4.4.  Supporting Host Government Capacity to Implement Psychosocial   
        Support Programs

In collaborating closely with the affected country’s government at different levels, the psychosocial programs can gain institutional acceptance and sustainability. In the immediate aftermath of a disaster, American Red Cross Psychosocial Support Programs, as a matter of policy, promptly begin coordination efforts with government and non-government groups. The coordination groups usually have representation from key government ministries such as the ministries of health, social welfare and education; UN agencies, and national and international non-governmental organizations.

The National Societies act as auxiliaries to the public authorities of their own countries in the humanitarian field. In most cases, the National Societies encourage the American Red Cross to participate in tripartite programs with key government ministries. This is an important element not only with ministries but also National Universities that the National Societies have worked with on PSP.

The services offered by ARC include capacity-building, material development and sharing, or purchasing of books and periodicals on psychosocial support activities and interventions. This activity has high impact, wide reach, high visibility, and because it is co-sponsored by the government, high acceptance from the public. 

5.0. Achieving Psychosocial Competence

An emerging sector in the realm of public health is psychosocial support.  Establishing healthy places is one of the objectives of a psychosocial support program after a disaster. To achieve psychosocial competence there are individual and community behaviors that have been observed during the tsunami recovery process. At the individual level, the survivor moves from the initial perception of risk and benefits, identifies healthy actions that will increase the benefits, explores some of these behaviors, and eventually is able to identify a menu of behaviors that lead to psychosocial competence.

To establish community psychosocial competence, the survivors talk to each other about what has just happened to them, and in doing so, develop inter-relationships that may in a short period of time, become a social support network. The survivors attend to urgent needs, responsibility for neighbors increases, and decisions to toward psychosocial needs are made. The individual and collective interactions lead to community mapping, examination of protective factors, shared objectives and activities. Survivors form themselves into a group that can direct change.  These individual and collective activities result in development of psychosocial competence.

6.0.  Summary

Psychosocial support is recognized as an important component of recovery and reconstruction efforts in communities in the aftermath of disasters. The forms and methods of such support have grown in response to the severity of disasters and have been refined to suit specific local needs. Community resilience projects or the reestablishment of ‘sense of place’ is a form of empowerment of the community to move ahead. Empowerment involves identifying healthy behaviors and practice of these behaviors results in the community networks directing change.   For sustainable reconstruction efforts, the community is the entity that makes choices about what needs to be done for rebuilding life. 

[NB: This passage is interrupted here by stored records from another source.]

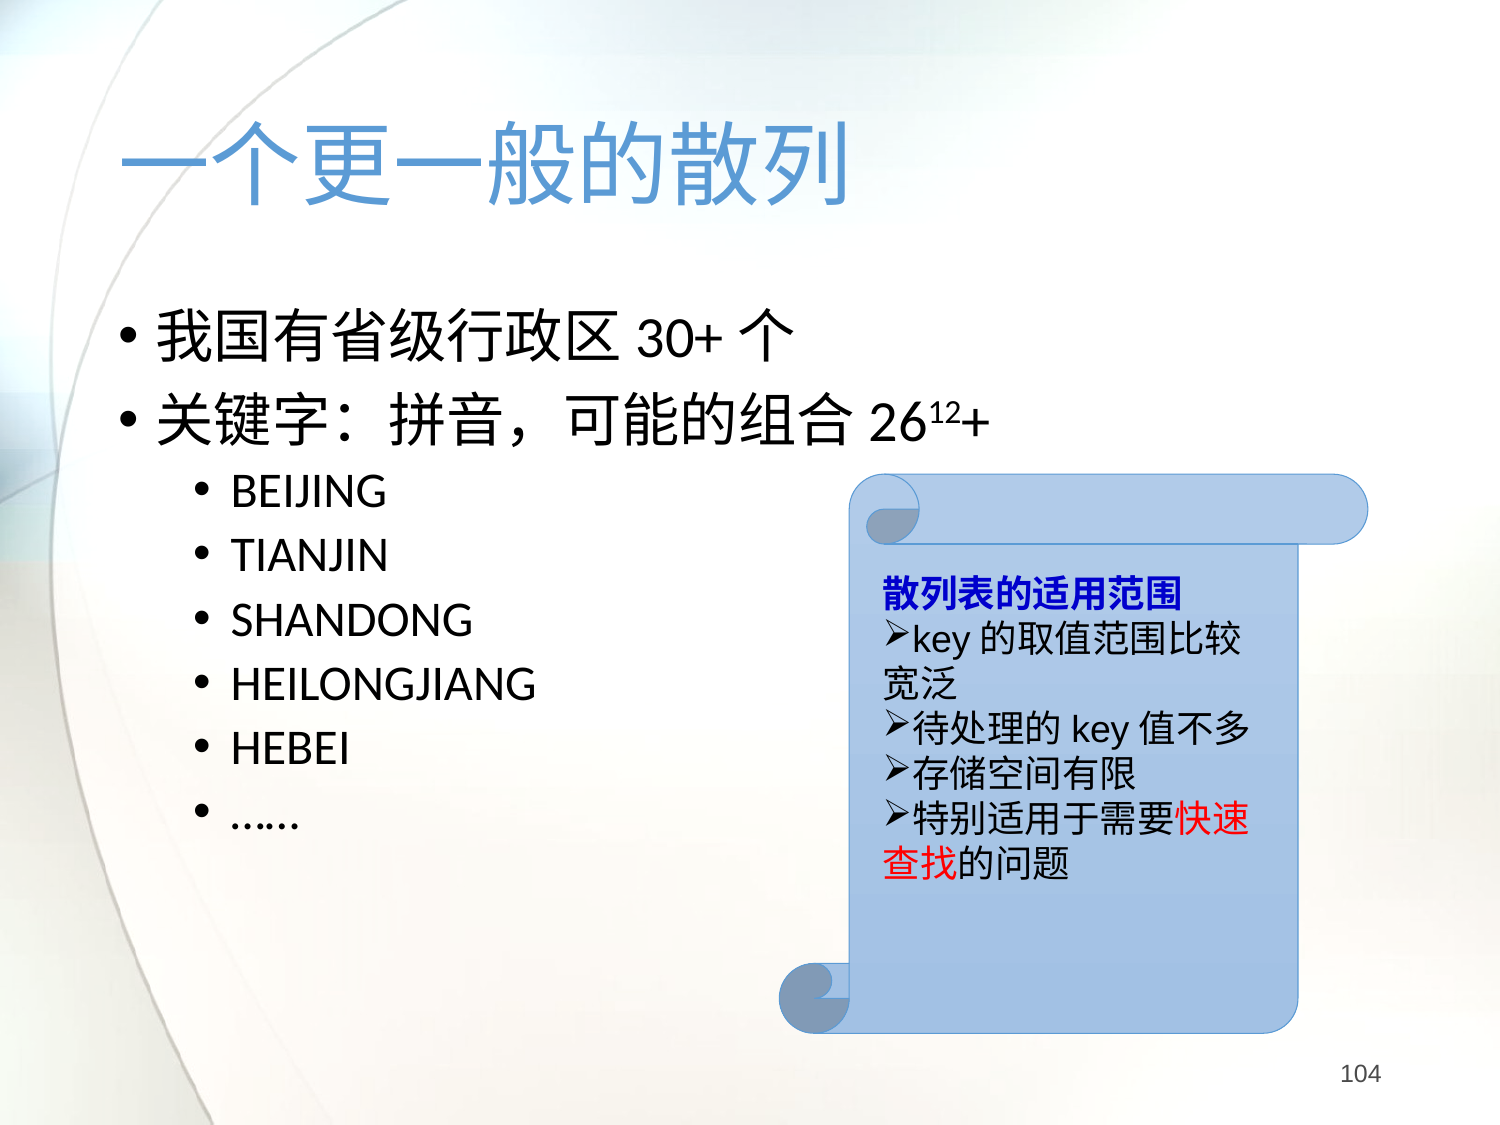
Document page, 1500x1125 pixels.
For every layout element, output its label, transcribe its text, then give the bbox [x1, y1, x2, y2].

text_box [778, 473, 1369, 1034]
text_box 散列表的适用范围 key的取值范围比较宽泛 待处理的key值不多 存储空间有限 特别适用于需要快速查找的问题 [867, 562, 1280, 938]
title 一个更一般的散列 [103, 59, 1397, 278]
list 我国有省级行政区30+个 关键字：拼音，可能的组合2612+ BEIJING TIANJIN SHANDONG HEILONGJIANG HEBEI …… [103, 299, 1397, 1014]
picture [0, 0, 1500, 1125]
slide_number 104 [1059, 1042, 1397, 1103]
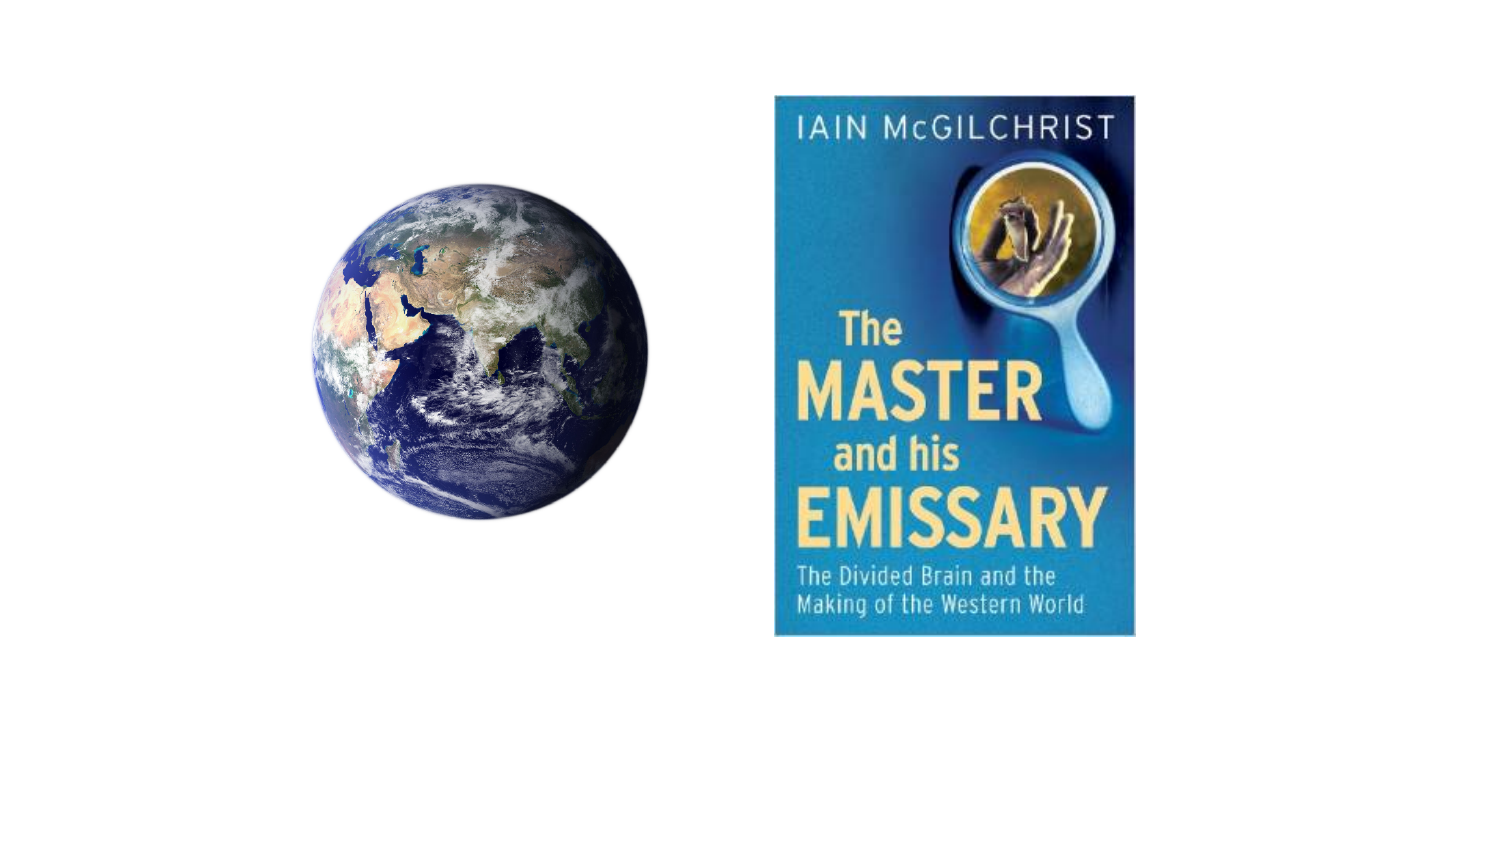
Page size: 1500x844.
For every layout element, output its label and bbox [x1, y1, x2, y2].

picture [774, 95, 1137, 637]
picture [287, 159, 673, 545]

The key to success in disaster rehabilitation is to ensure that the people affected are involved in the planning and implementation of recovery programs from day one, based on an open dialogue and a strong partnership between communities and humanitarian assistance agencies. The Psychosocial Support Program, described above, assists community members to build on their own strengths, and develop their own capacities to mourn losses, celebrate the new beginning, and rebuild a new community. The surviving population emerge as victors from being victims, thus enhancing community competence, which is the ultimate goal of psychosocial support programs.